From the back-end service perspective, erring on this side still
winnows thousands down to dozens of unique crash identities up front before
hammering the service. In the back end, the field is open and the resources
available (i.e. debuginfo et al) to do all manner of smarts in further
distilling several unique crash identities with a "tight" algorithm into a
single "crash profile". By mapping to source line info, it can even call
two crashes from different arch's "the same" because they crash on the same
line, though in two different arch builds with entirely different build IDs
and code offsets. More generally, back-end tools can grow arbitrarily fancy
in analyzing and presenting a spectrum of similarity culled from many "base"
crash identities. (Not to mention the endless variety of fun analyses like
"rpm name + source line implicated in most crashes this week", "this app
crashed most often when the moon was full", feeding stats into maintainers'
Fedora pages or ohloh metrics, etc., etc.)
On the local up-front collection side, there is also a space to work in
between the tightly-construed "base" crash identity and some "buckets of
sameness" determined locally (without much overhead or fancy business). It
seems right to submit the details for each different base crash identity to
the back-end service, since it has the most sophistication on judging the
similarity of crashes. But there can be some local, simpler heuristics on
lumping together multiple crashes experienced on this host for purposes of
policy and user interaction.
In a desktop interaction example, say that in the first instance, an
application crash asks the user, "Report this crash?" If a second crash
with the same base crash identity happens, clearly it will say, "This is
like your crash on <date:time> and was already reported." But, if a third
crash happens with a second base crash identity, it might apply some local
(cheap) heuristics and decide to say, "This crash appears similar to the
one I reported for you on <date:time>, reporting follow-up details too."

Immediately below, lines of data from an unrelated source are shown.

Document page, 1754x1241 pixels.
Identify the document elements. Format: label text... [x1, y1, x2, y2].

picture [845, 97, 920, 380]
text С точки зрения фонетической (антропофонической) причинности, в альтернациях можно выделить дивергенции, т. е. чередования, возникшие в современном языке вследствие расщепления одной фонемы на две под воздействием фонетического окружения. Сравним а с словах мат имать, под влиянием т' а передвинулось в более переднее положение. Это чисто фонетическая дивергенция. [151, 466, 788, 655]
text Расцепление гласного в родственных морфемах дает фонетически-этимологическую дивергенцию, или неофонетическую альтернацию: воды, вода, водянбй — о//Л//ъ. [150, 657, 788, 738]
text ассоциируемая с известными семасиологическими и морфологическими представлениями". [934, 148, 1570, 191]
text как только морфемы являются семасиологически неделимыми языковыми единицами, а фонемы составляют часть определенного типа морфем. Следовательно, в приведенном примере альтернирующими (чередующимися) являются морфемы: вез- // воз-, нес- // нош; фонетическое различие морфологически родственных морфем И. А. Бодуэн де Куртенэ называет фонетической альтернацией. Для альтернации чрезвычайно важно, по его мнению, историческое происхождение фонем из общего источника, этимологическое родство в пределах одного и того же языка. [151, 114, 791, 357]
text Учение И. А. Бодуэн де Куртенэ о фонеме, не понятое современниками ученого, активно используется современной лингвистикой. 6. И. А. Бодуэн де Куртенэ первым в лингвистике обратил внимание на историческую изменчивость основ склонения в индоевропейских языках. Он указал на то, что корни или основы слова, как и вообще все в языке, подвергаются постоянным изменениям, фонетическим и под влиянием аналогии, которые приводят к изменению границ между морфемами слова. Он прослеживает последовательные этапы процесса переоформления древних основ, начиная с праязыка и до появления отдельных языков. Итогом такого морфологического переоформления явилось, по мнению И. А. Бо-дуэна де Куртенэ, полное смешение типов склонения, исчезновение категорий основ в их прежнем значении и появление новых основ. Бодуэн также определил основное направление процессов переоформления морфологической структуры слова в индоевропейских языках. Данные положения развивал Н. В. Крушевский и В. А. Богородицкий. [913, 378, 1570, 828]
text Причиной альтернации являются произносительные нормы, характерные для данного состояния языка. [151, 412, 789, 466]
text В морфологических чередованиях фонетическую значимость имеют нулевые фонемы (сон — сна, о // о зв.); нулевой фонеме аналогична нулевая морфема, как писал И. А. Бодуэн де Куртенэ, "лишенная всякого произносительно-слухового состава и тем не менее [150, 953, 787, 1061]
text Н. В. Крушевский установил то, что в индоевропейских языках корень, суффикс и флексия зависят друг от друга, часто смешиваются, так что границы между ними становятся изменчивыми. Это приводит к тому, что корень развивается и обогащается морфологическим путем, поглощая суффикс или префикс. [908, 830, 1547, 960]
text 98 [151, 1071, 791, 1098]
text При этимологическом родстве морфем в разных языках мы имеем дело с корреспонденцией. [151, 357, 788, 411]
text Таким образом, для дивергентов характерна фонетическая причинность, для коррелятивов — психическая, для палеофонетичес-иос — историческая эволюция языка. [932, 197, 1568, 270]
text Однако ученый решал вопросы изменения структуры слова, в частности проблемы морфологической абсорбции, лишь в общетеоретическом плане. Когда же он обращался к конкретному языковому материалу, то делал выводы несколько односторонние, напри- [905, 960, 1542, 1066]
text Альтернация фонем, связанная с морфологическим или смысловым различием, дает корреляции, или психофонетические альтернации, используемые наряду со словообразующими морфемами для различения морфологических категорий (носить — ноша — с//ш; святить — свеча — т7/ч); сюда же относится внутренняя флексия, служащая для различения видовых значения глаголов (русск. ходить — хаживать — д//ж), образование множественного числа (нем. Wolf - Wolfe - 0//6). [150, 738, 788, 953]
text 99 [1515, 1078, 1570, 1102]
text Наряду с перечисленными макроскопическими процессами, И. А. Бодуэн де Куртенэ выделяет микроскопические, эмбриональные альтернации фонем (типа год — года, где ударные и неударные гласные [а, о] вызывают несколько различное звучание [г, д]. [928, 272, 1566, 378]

For example, the local heuristics might apply the "loosest" of examples
above (just file and function names in the backtrace, regardless of
versions, other plugins loaded, etc.) and judge it a "similar enough" crash
if a previous different base crash identity's backtrace matched on this
loose standard. Then automatically apply the policy choice made for the
first "similar enough" crash to new crashes. When it sends the follow-up
report to the back-end service for a new base crash identity, it can
include, "and btw, I'm reporting this because I deemed this similar to crash
id 123abc that you already know about" (and perhaps, "heuristic module
foobar version n with settings blah blah made this judgment").
Or the local policy/user configuration might only care about really broad
heuristics of similarity, like "firefox crashed" or "anything
Seen one, seen 'em all. Just report the new catastrophe like you did the
last one and don't ask me any fancy questions!
So, on the assumption that the motivating purpose is something along these
lines, my inclination is to err on the side of being overly-specific in the
distillation of base crash identity in up-front collection (and, by
extension, in the reporting of unique base crash identities to the back-end
service), and then err on the side of loose heuristics applied locally to
decide which base crash identities are similar enough to treat as one
(i.e. report all or none, minimize repeated interaction on "similars").
I think the set of module build IDs plus the canonicalized backtrace PCs
is about the right balance for base crash identity. I leave it open what
local heuristics of similarity to implement and how those might relate to
policy/interaction choices for handling categories of crashes. Is any of
this near the right direction for what you want?